Closed toddajohnson closed 1 year ago
Hi Todd - sorry for the really delayed response. To quickly answer your questions:
The mappability is for information purposes only
To construct the mappability bed file, we assessed mappability based on 2 errors in a 150 base region centred on the location.
Since I started to use HMF's programs, I have been annotating the variants with the mappability score, but, stupid me, I just realized that I never actually used it anywhere for downstream filtering. I have searched through the SAGE/PAVE/PURPLE README files, but I do not see any suggestion as to downstream filtering using the MAPPABILITY score in the VCF files. Also, what is the source of the mappability scores, and is it filtered for just genic regions? I ask because In checking through areas around some germline variants that I just had called and annotated but that lacked MAPPABILITY annotation, it seems that some variants are not in regions present in the bed file, even though they show up as in highly mappable regions in the UCSC genome browser. For instance, chr2:150,220,696-150,220,696 has UMAP K100 probability of 1 in UCSC, but there are no annotation entries within about 5k below and 20 k above that position in the bed. Also, just spot checking some nearby entries, and the data seems to differ. chr2:150240156 has score = 0.0145 in the bed, but probability of 1 in the k100 tract.

Study questions:
1: Copy the mappability thread word for word, everything from "Closed toddajohnson closed" down to "on the location.".
2: According to the mappability thread, how was mappability assessed when the mappability bed file was built?

Data listing:
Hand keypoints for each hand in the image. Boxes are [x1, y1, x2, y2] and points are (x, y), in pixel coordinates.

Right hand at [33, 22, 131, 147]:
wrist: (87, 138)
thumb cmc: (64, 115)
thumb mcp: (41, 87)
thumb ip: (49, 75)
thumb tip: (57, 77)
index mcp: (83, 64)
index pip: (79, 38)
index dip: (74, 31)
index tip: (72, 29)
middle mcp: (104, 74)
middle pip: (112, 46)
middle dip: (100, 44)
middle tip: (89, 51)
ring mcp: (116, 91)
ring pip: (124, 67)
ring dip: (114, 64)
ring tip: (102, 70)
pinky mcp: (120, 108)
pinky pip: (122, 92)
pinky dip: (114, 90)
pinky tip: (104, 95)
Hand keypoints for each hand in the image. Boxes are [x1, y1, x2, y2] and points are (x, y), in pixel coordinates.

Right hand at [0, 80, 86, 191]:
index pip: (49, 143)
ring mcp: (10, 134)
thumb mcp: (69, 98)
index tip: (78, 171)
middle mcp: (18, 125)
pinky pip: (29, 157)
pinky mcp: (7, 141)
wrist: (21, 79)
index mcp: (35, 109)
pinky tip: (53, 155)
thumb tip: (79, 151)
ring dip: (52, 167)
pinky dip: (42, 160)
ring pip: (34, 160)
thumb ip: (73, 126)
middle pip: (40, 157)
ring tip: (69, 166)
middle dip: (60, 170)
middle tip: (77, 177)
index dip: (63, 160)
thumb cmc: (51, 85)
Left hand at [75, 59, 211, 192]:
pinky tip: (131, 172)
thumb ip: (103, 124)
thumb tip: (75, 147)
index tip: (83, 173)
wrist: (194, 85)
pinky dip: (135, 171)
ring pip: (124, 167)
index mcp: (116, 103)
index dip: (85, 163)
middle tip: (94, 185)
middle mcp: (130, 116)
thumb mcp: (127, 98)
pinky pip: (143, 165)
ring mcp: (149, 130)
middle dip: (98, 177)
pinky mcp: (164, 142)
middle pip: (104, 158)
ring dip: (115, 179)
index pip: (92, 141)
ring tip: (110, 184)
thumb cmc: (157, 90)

Answers for each item:
1:
Closed toddajohnson closed 1 year ago
Hi Todd - sorry for the really delayed response. To quickly answer your questions:
The mappability is for information purposes only
To construct the mappability bed file, we assessed mappability based on 2 errors in a 150 base region centred on the location.

2: It was based on 2 errors in a 150-base region centered on the location.